Life and death are universal themes for a reason. All people experience them in a variety of ways. Death invades our solitude. Life can bring us out of the depths. In “Memorials” by Emily Dickinson, remembering somebody after they are gone is a complex notion. In just five quatrains, her poem discusses the deceased through objects they left behind.

Analysis of “Memorials” by Emily Dickinson

In “Memorials,” Dickinson writes, “Death sets a thing significant / The eye had hurried by, / Except a perished creature /Entreat us tenderly.” She begins her poem this way and in so doing, reflects death as an object that becomes relevant to our understanding of mortality. What catches our eye reminds us of those we lost. Sometimes the object, much like a “thimble” or a book with annotations can remind us of a great deal from somebody’s life.

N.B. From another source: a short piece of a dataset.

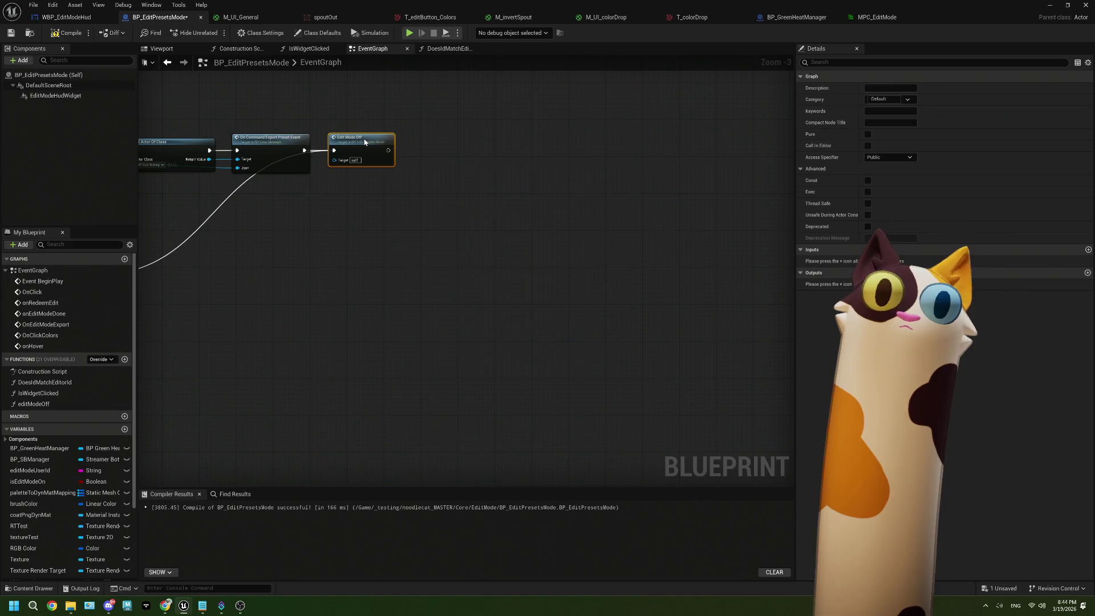
pyautogui.scroll(-4, 343, 237)
# Step: Nudge the Edit Mode Off node down-right, then return to the OnClick nodes and bring up blueprint actions
pyautogui.scroll(3, 439, 188)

Furthermore, Emily Dickinson writes in “Memorials” that “The thimble weighed too heavy, / The stitches stopped themselves, / And then ‘t was put among the dust / Upon the closet shelves.” Here we again see how the thimble reminds us of something else entirely, and it carries with it a weight of memory. The light of memory lingers for the reader because they also see the hands that held the object. They are the hands of somebody who has died.

In the last stanza of the poem, Dickinson states, “Now, when I read, I read not, / For interrupting tears, / Obliterate the etchings / Too costly.” At this point, we know the emotional cost of finding such a relic. We tie these feelings to the object itself so that we can feel a moment of life a little longer. Maybe we are trying to remember a parent, or a grandparent; either way, the relic takes us back to their own memory and allows us pain and sadness, and catharsis.

Conclusion

Dickinson, who has written much about death, tells the reader that there is no immortality in the literal sense. In the same respect, we may live a long time, but we will always lose people in our lives. It’s the little things that remind us of that loss. Dickinson tells us that it could be a picture, an article of clothing, or even just a thimble. It’s these small gestures that tug at us emotionally, but they also remind us of the love we had and the love that still exists in our hearts.